You what? One week of stockpiling to compensate for a period of self-isolation when the pubs are shut does not remotely imply that there will be a 'toll of increased alcohol harm for a generation'. This is gibberish, for which he provides no evidence in the rest of the editorial.

Nevertheless, the BBC and Sky both fell for it. Here's the Beeb...

Tackling harmful drinking during the lockdown will be "an integral part of the nation's recovery", an editorial in the BMJ says.
With supermarket sales of alcohol having risen, it warns cases of alcoholic liver disease could increase too.

But have alcohol sales risen overall? It doesn't look like it. And, as I argued last week, temperance doctrine dictates that a dramatic decline in alcohol advertising and availability should lead to a substantial improvement in alcohol-related health outcomes. Surely temperance doctrine couldn't be wrong?!

And the writers fear drinking could be fuelling a rise in calls to domestic violence charities.

It's the lockdown, rather than the drinking, that is the problem there.

Sales of alcohol in supermarkets and corner shops jumped by 22% in March.

Because people were stockpiling! They were also stockpiling toilet paper, but they weren't using more of it.

Sales of alcohol in off-licences rose by 31% in the same month - but this accounts for just 1% of alcohol sales.

I don't know what this is supposed to mean. Suggestions in the comments please.

And with the lockdown starting on 23 March, figures for the whole of April are likely to be much higher.

Er, why? The stockpiling had eased off by April, had it not?

"It is increasingly clear that if we don't prepare for emerging from the pandemic, we will see the toll of increased alcohol harm for a generation," the editorial says.

This is a stupid opinion which goes unchallenged by the BBC.

Nanny state lobbyists are in the fortunate position of having their every word turned into a news story by the credulous media. Action on Smoking and Health (ASH) get the same privileged treatment, especially from the Guardian.

Earlier this month, ASH made some wild extrapolations from a survey to claim that...

More than 300,000 UK smokers may have quit owing to Covid-19 fears

Today, they are singing a rather different tune.
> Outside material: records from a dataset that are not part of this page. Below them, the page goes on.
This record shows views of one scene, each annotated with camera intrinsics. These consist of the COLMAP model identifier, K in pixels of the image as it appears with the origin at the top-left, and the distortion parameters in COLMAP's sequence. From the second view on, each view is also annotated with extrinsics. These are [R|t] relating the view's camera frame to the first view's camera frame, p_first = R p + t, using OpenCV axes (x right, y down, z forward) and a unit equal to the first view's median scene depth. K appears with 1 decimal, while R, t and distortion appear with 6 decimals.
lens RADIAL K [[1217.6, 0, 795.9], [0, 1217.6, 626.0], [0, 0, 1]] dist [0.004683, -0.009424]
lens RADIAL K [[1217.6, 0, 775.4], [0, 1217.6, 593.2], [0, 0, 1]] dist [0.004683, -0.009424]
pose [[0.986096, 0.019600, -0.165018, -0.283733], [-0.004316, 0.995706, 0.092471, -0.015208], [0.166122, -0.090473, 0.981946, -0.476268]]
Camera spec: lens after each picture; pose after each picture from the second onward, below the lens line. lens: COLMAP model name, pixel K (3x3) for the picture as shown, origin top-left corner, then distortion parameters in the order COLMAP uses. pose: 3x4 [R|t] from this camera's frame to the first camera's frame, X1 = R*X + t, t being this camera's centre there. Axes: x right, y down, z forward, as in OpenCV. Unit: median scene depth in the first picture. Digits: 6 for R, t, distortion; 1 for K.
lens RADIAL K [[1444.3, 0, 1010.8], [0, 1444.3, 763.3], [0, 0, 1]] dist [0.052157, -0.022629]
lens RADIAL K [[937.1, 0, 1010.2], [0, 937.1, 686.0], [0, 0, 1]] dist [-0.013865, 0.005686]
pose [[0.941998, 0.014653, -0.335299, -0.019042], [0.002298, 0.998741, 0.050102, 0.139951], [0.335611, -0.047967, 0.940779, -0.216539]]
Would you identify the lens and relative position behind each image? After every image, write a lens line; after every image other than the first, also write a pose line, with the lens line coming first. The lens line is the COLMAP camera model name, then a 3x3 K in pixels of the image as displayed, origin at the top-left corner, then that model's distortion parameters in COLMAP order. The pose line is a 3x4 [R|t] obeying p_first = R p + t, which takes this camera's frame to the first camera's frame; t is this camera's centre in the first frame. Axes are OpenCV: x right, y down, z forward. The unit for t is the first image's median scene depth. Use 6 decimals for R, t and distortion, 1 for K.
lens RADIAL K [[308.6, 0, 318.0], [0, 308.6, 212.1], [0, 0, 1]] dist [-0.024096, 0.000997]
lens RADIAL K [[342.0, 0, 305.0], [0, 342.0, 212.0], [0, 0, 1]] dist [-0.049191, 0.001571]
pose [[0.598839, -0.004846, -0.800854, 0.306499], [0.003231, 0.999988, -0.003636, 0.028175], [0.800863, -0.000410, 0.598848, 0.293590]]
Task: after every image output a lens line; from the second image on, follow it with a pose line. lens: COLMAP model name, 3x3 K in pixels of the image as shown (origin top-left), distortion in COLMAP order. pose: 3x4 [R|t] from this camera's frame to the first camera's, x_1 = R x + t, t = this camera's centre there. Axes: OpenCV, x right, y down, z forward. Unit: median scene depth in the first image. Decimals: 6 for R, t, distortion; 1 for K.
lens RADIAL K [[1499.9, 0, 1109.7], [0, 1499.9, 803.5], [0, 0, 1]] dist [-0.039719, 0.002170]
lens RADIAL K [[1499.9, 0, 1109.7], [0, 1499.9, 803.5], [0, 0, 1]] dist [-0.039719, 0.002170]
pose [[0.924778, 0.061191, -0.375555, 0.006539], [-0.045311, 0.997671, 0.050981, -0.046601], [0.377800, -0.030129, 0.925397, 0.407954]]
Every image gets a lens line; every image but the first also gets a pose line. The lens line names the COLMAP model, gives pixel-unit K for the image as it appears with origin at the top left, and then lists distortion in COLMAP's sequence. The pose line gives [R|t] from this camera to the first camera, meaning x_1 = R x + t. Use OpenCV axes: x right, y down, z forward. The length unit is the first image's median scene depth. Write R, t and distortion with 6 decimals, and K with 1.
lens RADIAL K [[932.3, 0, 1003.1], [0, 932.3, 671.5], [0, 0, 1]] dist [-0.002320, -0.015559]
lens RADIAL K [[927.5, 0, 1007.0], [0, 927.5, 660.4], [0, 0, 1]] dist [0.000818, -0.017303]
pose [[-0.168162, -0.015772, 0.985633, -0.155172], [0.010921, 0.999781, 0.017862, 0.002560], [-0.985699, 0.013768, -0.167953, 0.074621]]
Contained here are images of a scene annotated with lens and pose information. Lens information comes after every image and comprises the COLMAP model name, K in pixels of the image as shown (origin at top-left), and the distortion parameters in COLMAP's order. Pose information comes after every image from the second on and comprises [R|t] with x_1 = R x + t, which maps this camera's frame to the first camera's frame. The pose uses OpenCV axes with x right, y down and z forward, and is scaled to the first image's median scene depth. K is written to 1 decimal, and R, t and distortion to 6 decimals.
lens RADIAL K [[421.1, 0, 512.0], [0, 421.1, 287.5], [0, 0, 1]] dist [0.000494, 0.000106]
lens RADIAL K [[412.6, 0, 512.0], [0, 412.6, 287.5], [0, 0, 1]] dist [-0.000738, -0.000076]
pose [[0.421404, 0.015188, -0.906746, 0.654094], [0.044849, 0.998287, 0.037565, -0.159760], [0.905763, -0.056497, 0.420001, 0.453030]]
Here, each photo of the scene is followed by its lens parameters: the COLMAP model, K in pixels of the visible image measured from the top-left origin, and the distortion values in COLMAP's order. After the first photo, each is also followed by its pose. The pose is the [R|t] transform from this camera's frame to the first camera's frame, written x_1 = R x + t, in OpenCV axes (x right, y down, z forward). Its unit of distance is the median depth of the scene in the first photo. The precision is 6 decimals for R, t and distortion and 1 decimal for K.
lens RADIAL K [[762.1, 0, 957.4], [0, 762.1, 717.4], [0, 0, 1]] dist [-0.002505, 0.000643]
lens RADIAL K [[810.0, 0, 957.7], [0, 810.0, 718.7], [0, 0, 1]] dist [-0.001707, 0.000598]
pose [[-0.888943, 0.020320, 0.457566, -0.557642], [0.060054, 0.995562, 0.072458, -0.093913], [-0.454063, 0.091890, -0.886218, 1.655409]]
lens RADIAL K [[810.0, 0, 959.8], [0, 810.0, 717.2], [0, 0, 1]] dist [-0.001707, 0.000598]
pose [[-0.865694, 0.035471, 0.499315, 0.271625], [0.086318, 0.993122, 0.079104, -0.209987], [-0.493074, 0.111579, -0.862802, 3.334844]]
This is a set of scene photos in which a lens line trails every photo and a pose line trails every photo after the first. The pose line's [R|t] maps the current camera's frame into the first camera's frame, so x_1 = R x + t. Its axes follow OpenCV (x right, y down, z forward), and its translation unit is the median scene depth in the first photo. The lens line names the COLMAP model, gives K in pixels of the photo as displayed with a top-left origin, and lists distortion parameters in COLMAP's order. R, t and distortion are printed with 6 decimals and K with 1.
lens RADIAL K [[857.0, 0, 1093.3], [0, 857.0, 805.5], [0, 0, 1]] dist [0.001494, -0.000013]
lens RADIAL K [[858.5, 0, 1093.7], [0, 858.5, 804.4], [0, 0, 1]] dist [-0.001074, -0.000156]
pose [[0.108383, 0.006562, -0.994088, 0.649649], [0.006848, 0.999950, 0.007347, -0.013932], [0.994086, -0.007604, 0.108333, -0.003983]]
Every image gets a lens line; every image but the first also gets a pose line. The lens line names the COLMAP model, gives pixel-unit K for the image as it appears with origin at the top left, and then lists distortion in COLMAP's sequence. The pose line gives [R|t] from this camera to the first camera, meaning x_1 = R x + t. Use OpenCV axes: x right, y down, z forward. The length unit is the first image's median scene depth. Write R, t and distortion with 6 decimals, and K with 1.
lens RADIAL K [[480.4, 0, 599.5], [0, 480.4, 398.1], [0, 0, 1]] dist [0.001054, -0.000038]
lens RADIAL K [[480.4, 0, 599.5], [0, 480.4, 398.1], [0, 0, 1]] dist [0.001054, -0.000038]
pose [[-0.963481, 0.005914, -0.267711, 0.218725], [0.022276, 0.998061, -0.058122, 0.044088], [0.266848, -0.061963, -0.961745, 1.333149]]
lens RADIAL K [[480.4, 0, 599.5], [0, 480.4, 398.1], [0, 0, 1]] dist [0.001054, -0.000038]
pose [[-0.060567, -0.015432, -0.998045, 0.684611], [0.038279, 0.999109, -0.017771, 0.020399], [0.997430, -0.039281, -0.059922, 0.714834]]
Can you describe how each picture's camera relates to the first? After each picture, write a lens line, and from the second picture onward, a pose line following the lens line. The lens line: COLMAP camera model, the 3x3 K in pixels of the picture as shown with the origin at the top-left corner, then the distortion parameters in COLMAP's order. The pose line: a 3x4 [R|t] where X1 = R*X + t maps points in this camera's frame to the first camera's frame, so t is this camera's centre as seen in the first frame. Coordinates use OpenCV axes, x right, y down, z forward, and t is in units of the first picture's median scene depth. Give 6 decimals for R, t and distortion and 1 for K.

Based on another survey they commissioned, they have fashioned a new narrative...

Millions in UK smoking more amid coronavirus crisis, study suggests

Whilst these two claims are not mutually incompatible, the change of emphasis can be explained by ASH's desire to squeeze more money out of the taxpayer. The article contains some of the most blatant grifting I have ever seen from them.

News of the survey came as the campaign group Action on Smoking and Health (Ash) accused the government of taking an unreasonably long time to make a decision over the release of £350,000 in funding it was asked to apply for by the Department of Health and Social Care (DHSC) for a “quit smoking for coronavirus” campaign, while a unique “window of opportunity” to encourage smokers amidst the pandemic closes.

A unique window of opportunity to shore up their finances, more like. Does the Department of Health normally approach private organisations and actively encourage them to apply for funding? Or does it only do it with their close chums?

“Quit for Covid is being run on a shoestring, and without adequate funding can only have a limited impact,” said Deborah Arnott, the chief executive of Ash – which receives a £140,000 annual government grant along with funding from large charities.

“The Department of Health and Social Care and Public Health England are supportive and even asked us to apply for funding from the government’s charity scheme when it opened in April. We were told there would be a decision within a week, so the project could start in May and run till October.

“Since then there has been radio silence and we understand the decision now rests with No 10. There is a window of opportunity to provide the support and encouragement smokers need to Quit for Covid, but it is closing fast.”

Oh dear, what a shame.

Taking Liberties has more details on Quit for Covid. It looks like just the kind of ineffective lame duck that the Department of Health would lavish money on.